» **Written task**
Can you rewrite all the lines in the records below as a Markdown table, with the row number in a column headed Row and the line itself in a column headed Text, leaving out any blank lines?

» **Materials provided**
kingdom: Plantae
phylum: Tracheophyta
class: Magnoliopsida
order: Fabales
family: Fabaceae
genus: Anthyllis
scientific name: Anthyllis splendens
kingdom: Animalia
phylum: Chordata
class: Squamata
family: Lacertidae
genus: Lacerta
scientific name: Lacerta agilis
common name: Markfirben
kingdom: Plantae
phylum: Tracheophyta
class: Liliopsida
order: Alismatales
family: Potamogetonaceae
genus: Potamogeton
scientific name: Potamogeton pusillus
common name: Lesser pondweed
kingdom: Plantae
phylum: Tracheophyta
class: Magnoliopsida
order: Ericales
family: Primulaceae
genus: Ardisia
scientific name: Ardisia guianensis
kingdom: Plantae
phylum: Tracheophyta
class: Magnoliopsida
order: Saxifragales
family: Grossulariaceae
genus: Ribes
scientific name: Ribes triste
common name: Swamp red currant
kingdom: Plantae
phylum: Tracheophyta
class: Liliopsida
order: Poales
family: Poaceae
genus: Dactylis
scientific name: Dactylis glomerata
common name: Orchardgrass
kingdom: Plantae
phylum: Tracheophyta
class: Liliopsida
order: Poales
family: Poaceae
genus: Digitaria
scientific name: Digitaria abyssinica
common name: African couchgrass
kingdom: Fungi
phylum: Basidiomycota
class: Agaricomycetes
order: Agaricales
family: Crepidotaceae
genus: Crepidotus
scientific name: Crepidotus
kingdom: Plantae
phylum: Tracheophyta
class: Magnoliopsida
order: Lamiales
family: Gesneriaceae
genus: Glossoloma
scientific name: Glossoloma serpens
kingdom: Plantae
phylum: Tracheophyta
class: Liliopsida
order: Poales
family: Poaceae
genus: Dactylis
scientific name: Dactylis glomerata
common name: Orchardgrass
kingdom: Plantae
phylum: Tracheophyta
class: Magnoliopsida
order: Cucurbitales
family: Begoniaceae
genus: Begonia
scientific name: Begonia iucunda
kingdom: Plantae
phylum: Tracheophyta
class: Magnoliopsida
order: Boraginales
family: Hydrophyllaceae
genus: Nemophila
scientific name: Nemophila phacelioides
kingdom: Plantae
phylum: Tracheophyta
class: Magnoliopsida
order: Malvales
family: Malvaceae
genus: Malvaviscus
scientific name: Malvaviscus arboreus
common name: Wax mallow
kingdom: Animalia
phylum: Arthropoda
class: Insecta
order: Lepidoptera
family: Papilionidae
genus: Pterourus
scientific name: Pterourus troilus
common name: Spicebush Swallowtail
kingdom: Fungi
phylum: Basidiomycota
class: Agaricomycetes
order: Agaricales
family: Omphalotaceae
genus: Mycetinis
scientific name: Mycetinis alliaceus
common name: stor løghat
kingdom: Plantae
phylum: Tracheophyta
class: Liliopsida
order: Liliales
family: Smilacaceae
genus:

» **Answer to the task**
| Row | Text |
|---|---|
| 1 | kingdom: Plantae |
| 2 | phylum: Tracheophyta |
| 3 | class: Magnoliopsida |
| 4 | order: Fabales |
| 5 | family: Fabaceae |
| 6 | genus: Anthyllis |
| 7 | scientific name: Anthyllis splendens |
| 8 | kingdom: Animalia |
| 9 | phylum: Chordata |
| 10 | class: Squamata |
| 11 | family: Lacertidae |
| 12 | genus: Lacerta |
| 13 | scientific name: Lacerta agilis |
| 14 | common name: Markfirben |
| 15 | kingdom: Plantae |
| 16 | phylum: Tracheophyta |
| 17 | class: Liliopsida |
| 18 | order: Alismatales |
| 19 | family: Potamogetonaceae |
| 20 | genus: Potamogeton |
| 21 | scientific name: Potamogeton pusillus |
| 22 | common name: Lesser pondweed |
| 23 | kingdom: Plantae |
| 24 | phylum: Tracheophyta |
| 25 | class: Magnoliopsida |
| 26 | order: Ericales |
| 27 | family: Primulaceae |
| 28 | genus: Ardisia |
| 29 | scientific name: Ardisia guianensis |
| 30 | kingdom: Plantae |
| 31 | phylum: Tracheophyta |
| 32 | class: Magnoliopsida |
| 33 | order: Saxifragales |
| 34 | family: Grossulariaceae |
| 35 | genus: Ribes |
| 36 | scientific name: Ribes triste |
| 37 | common name: Swamp red currant |
| 38 | kingdom: Plantae |
| 39 | phylum: Tracheophyta |
| 40 | class: Liliopsida |
| 41 | order: Poales |
| 42 | family: Poaceae |
| 43 | genus: Dactylis |
| 44 | scientific name: Dactylis glomerata |
| 45 | common name: Orchardgrass |
| 46 | kingdom: Plantae |
| 47 | phylum: Tracheophyta |
| 48 | class: Liliopsida |
| 49 | order: Poales |
| 50 | family: Poaceae |
| 51 | genus: Digitaria |
| 52 | scientific name: Digitaria abyssinica |
| 53 | common name: African couchgrass |
| 54 | kingdom: Fungi |
| 55 | phylum: Basidiomycota |
| 56 | class: Agaricomycetes |
| 57 | order: Agaricales |
| 58 | family: Crepidotaceae |
| 59 | genus: Crepidotus |
| 60 | scientific name: Crepidotus |
| 61 | kingdom: Plantae |
| 62 | phylum: Tracheophyta |
| 63 | class: Magnoliopsida |
| 64 | order: Lamiales |
| 65 | family: Gesneriaceae |
| 66 | genus: Glossoloma |
| 67 | scientific name: Glossoloma serpens |
| 68 | kingdom: Plantae |
| 69 | phylum: Tracheophyta |
| 70 | class: Liliopsida |
| 71 | order: Poales |
| 72 | family: Poaceae |
| 73 | genus: Dactylis |
| 74 | scientific name: Dactylis glomerata |
| 75 | common name: Orchardgrass |
| 76 | kingdom: Plantae |
| 77 | phylum: Tracheophyta |
| 78 | class: Magnoliopsida |
| 79 | order: Cucurbitales |
| 80 | family: Begoniaceae |
| 81 | genus: Begonia |
| 82 | scientific name: Begonia iucunda |
| 83 | kingdom: Plantae |
| 84 | phylum: Tracheophyta |
| 85 | class: Magnoliopsida |
| 86 | order: Boraginales |
| 87 | family: Hydrophyllaceae |
| 88 | genus: Nemophila |
| 89 | scientific name: Nemophila phacelioides |
| 90 | kingdom: Plantae |
| 91 | phylum: Tracheophyta |
| 92 | class: Magnoliopsida |
| 93 | order: Malvales |
| 94 | family: Malvaceae |
| 95 | genus: Malvaviscus |
| 96 | scientific name: Malvaviscus arboreus |
| 97 | common name: Wax mallow |
| 98 | kingdom: Animalia |
| 99 | phylum: Arthropoda |
| 100 | class: Insecta |
| 101 | order: Lepidoptera |
| 102 | family: Papilionidae |
| 103 | genus: Pterourus |
| 104 | scientific name: Pterourus troilus |
| 105 | common name: Spicebush Swallowtail |
| 106 | kingdom: Fungi |
| 107 | phylum: Basidiomycota |
| 108 | class: Agaricomycetes |
| 109 | order: Agaricales |
| 110 | family: Omphalotaceae |
| 111 | genus: Mycetinis |
| 112 | scientific name: Mycetinis alliaceus |
| 113 | common name: stor løghat |
| 114 | kingdom: Plantae |
| 115 | phylum: Tracheophyta |
| 116 | class: Liliopsida |
| 117 | order: Liliales |
| 118 | family: Smilacaceae |
| 119 | genus: |